Even before the series aired, awareness of Fairstein’s past had begun creeping into focus. The Mystery Writers of America rescinded a recent literary achievement award back in November after members of the organization complained. The release of When They See Us on May 31 then set off a wave of ferocious backlash—the kind that had failed to reach critical mass following documentaries like Ken Burns’ The Central Park Five in 2012. The hashtag #CancelLindaFairstein quickly picked up steam on Twitter, followed by more real-life consequences. Fairstein was pressured to resign from the Vassar College board and Safe Horizons, a New York-based nonprofit that helps victims of abuse in the city. Finally, the publishing imprint Dutton dropped her from its roster.
Have any of these consequences, or the years since the wrongful conviction that inspired them, guided Linda Fairstein’s thinking around the Central Park Jogger case? Apparently not.

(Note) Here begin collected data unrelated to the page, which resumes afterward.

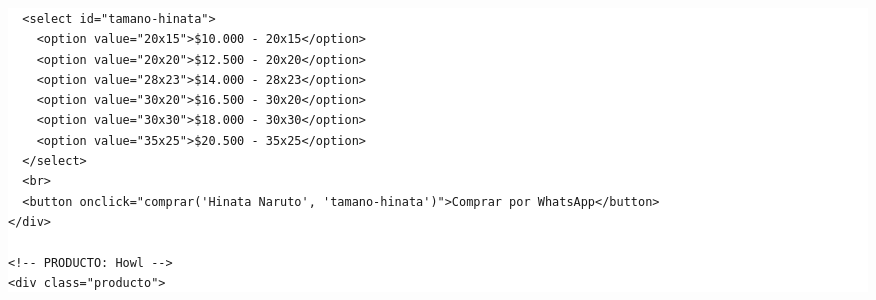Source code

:       <select id="tamano-hinata">
        <option value="20x15">$10.000 - 20x15</option>
        <option value="20x20">$12.500 - 20x20</option>
        <option value="28x23">$14.000 - 28x23</option>
        <option value="30x20">$16.500 - 30x20</option>
        <option value="30x30">$18.000 - 30x30</option>
        <option value="35x25">$20.500 - 35x25</option>
      </select>
      <br>
      <button onclick="comprar('Hinata Naruto', 'tamano-hinata')">Comprar por WhatsApp</button>
    </div>

    <!-- PRODUCTO: Howl -->
    <div class="producto">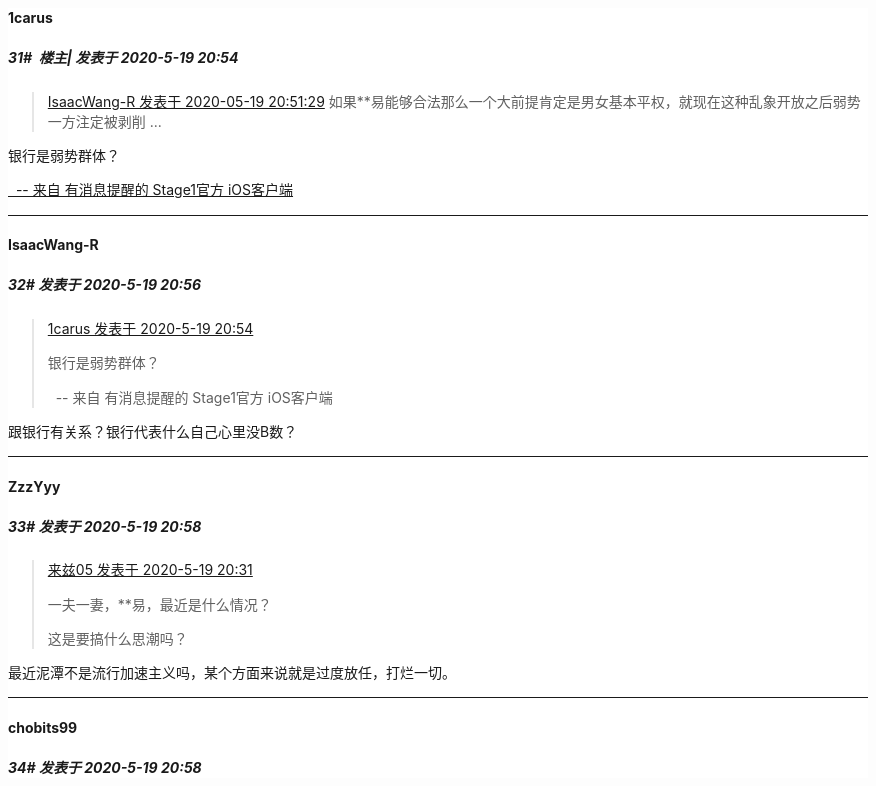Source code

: ####  1carus  
##### 31#         楼主| 发表于 2020-5-19 20:54



<blockquote><a href="httphttps://bbs.saraba1st.com/2b/forum.php?mod=redirect&amp;goto=findpost&amp;pid=47480026&amp;ptid=1936219" target="_blank">IsaacWang-R 发表于 2020-05-19 20:51:29</a>
如果**易能够合法那么一个大前提肯定是男女基本平权，就现在这种乱象开放之后弱势一方注定被剥削 ...</blockquote>银行是弱势群体？

[  -- 来自 有消息提醒的 Stage1官方 iOS客户端](https://itunes.apple.com/fi/app/saraba1st/id1221237470?mt=8)







-----

####  IsaacWang-R  
##### 32#       发表于 2020-5-19 20:56



<blockquote><a href="httphttps://bbs.saraba1st.com/2b/forum.php?mod=redirect&amp;goto=findpost&amp;pid=47480048&amp;ptid=1936219" target="_blank">1carus 发表于 2020-5-19 20:54</a>

银行是弱势群体？


  -- 来自 有消息提醒的 Stage1官方 iOS客户端</blockquote>
跟银行有关系？银行代表什么自己心里没B数？







-----

####  ZzzYyy  
##### 33#       发表于 2020-5-19 20:58



<blockquote><a href="httphttps://bbs.saraba1st.com/2b/forum.php?mod=redirect&amp;goto=findpost&amp;pid=47479779&amp;ptid=1936219" target="_blank">来兹05 发表于 2020-5-19 20:31</a>

一夫一妻，**易，最近是什么情况？

这是要搞什么思潮吗？</blockquote>
最近泥潭不是流行加速主义吗，某个方面来说就是过度放任，打烂一切。







-----

####  chobits99  
##### 34#       发表于 2020-5-19 20:58

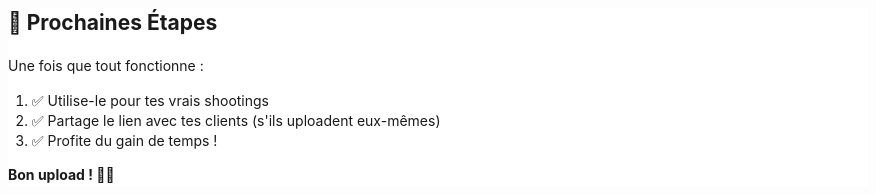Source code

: 
## 🚀 Prochaines Étapes

Une fois que tout fonctionne :
1. ✅ Utilise-le pour tes vrais shootings
2. ✅ Partage le lien avec tes clients (s'ils uploadent eux-mêmes)
3. ✅ Profite du gain de temps !

**Bon upload ! 📸✨**

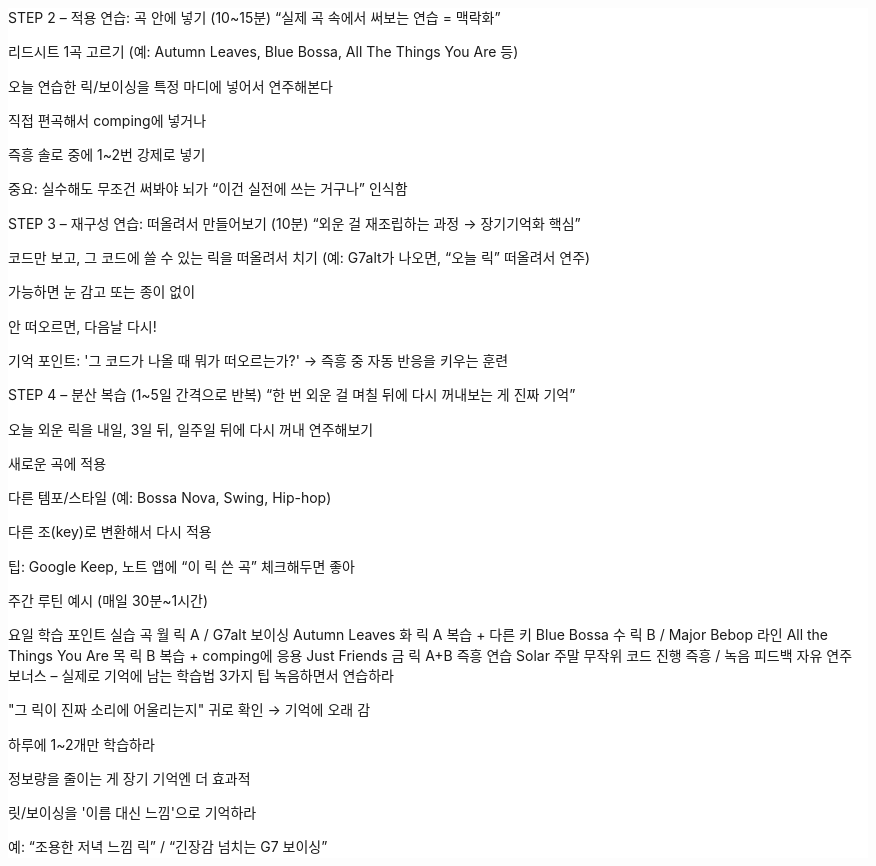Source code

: STEP 2 – 적용 연습: 곡 안에 넣기 (10~15분)
“실제 곡 속에서 써보는 연습 = 맥락화”

리드시트 1곡 고르기
(예: Autumn Leaves, Blue Bossa, All The Things You Are 등)

오늘 연습한 릭/보이싱을 특정 마디에 넣어서 연주해본다

직접 편곡해서 comping에 넣거나

즉흥 솔로 중에 1~2번 강제로 넣기

중요: 실수해도 무조건 써봐야 뇌가 “이건 실전에 쓰는 거구나” 인식함

STEP 3 – 재구성 연습: 떠올려서 만들어보기 (10분)
“외운 걸 재조립하는 과정 → 장기기억화 핵심”

코드만 보고, 그 코드에 쓸 수 있는 릭을 떠올려서 치기
(예: G7alt가 나오면, “오늘 릭” 떠올려서 연주)

가능하면 눈 감고 또는 종이 없이

안 떠오르면, 다음날 다시!

기억 포인트: '그 코드가 나올 때 뭐가 떠오르는가?'
→ 즉흥 중 자동 반응을 키우는 훈련

STEP 4 – 분산 복습 (1~5일 간격으로 반복)
“한 번 외운 걸 며칠 뒤에 다시 꺼내보는 게 진짜 기억”

오늘 외운 릭을 내일, 3일 뒤, 일주일 뒤에 다시 꺼내 연주해보기

새로운 곡에 적용

다른 템포/스타일 (예: Bossa Nova, Swing, Hip-hop)

다른 조(key)로 변환해서 다시 적용

팁: Google Keep, 노트 앱에 “이 릭 쓴 곡” 체크해두면 좋아

주간 루틴 예시 (매일 30분~1시간)

요일	학습 포인트	실습 곡
월	릭 A / G7alt 보이싱	Autumn Leaves
화	릭 A 복습 + 다른 키	Blue Bossa
수	릭 B / Major Bebop 라인	All the Things You Are
목	릭 B 복습 + comping에 응용	Just Friends
금	릭 A+B 즉흥 연습	Solar
주말	무작위 코드 진행 즉흥 / 녹음 피드백	자유 연주
보너스 – 실제로 기억에 남는 학습법 3가지 팁
녹음하면서 연습하라

"그 릭이 진짜 소리에 어울리는지" 귀로 확인 → 기억에 오래 감

하루에 1~2개만 학습하라

정보량을 줄이는 게 장기 기억엔 더 효과적

릿/보이싱을 '이름 대신 느낌'으로 기억하라

예: “조용한 저녁 느낌 릭” / “긴장감 넘치는 G7 보이싱”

According to a self-penned op-ed published Tuesday morning in the Wall Street Journal, Fairstein thinks that DuVernay’s portrayal of events unfairly vilifies her and lets the Central Park Five off the hook. The embattled mystery writer maintains her creaky position that the (30-hour) interrogation of the 15-year old boys was completely by the book, despite clearly bogus results. As Fairstein would have it it, Matias Reyes may have committed the actual rape but “the five were charged as accomplices, as persons ‘acting in concert’ with each other and with the then-unknown man who raped the jogger, not as those who actually performed the act.” Meaning they might have theoretically contributed to the attack in spirit?
Fairstein’s “no angel”-style smearing of the wrongfully convicted boys treats their innocence of the actual crime as an inconvenient barrier in convicting them for some hypothetical secondary crime. And the only reason she appears so insistent on their guilt of some crime—any crime—is to make it less embarrassing for her to have been so fixated on the group in the first place. This unenlightened thinking around what should have been an inflection point in Fairstein’s life regarding racism and confirmation bias parallels Huffman’s unflattering portrayal of her as a prosecutor clinging to her own assured position. Besides, if Fairstein wanted a say in how she was depicted, perhaps she shouldn’t have refused to speak to Ava DuVernay and her team unless she had final say over the script. (An offer that was summarily rebuffed.)
By not gracefully accepting or apologizing for her past mistakes, the real Linda Fairstein has only managed to make her “defaming” portrayal in When They See Us seem more believable.